Researchers from the University of Alcala in Spain have predicted that life expectancy in 2030 will be 86.54 years for women and 83.13 years for men worldwide. The results of the study have been published in PLOS One.
As part of a new global study, scientists tracked trends in the rates of deaths from various causes in different countries and suggested that the rate of mortality around the world will decrease significantly. The research paper used data provided by the United Nations Population Fund. They included information on the life expectancy of people of different ages.

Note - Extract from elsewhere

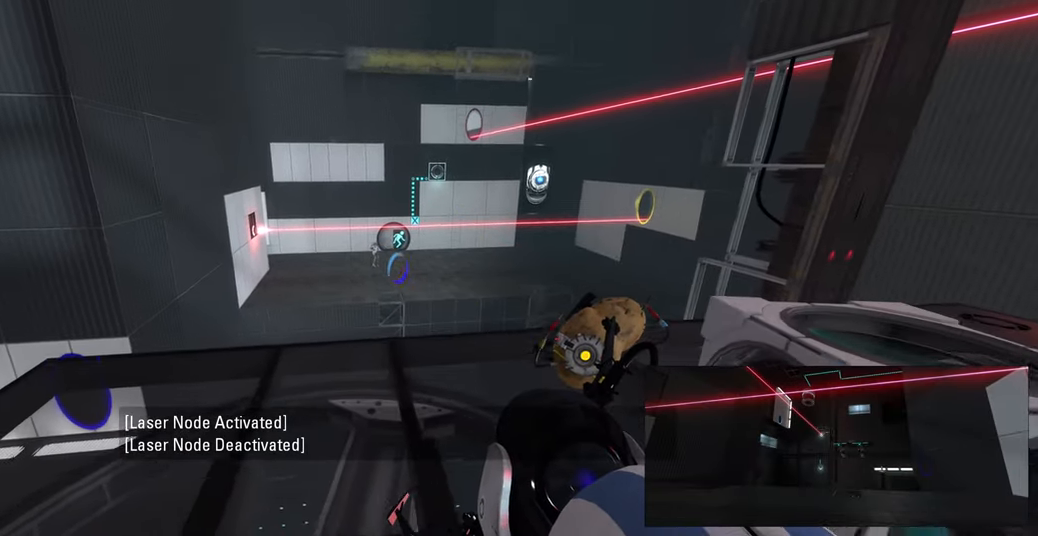
{"keys": [], "mouse": [], "events": [[16, "s", "down"], [66, "d", "down"], [166, "s", "up"], [216, "d", "up"]]}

The team examined data from 1990 to 2020, grouping 194 countries around the world into clusters based on their similarities in nine mortality-related indicators. These indicators reflected the average life expectancy of citizens at birth and at age 65, as well as the modal age at end of life, or the total number of deaths occurring among people of a certain age in a population. These data prompted the “clustering” of countries into five clusters that correlated strongly with the five continents.
It is noted that the cluster that included Africa showed a significant reduction in all-cause mortality among the population. This is most likely due to the decline in HIV incidence and the end of various conflicts on the continent.
It was also found that the gap in life expectancy between men and women is narrowing. However, despite this trend, on average, women will still live longer than men. In 2030, the average life expectancy is expected to be 86.54 and 83.13 years for women and men respectively.
The study authors added that the shorter life expectancy of men is due to the fact that as they age, many of them lose their Y chromosomes in some part of the body’s cells. This process is associated with a high risk of developing age-related diseases.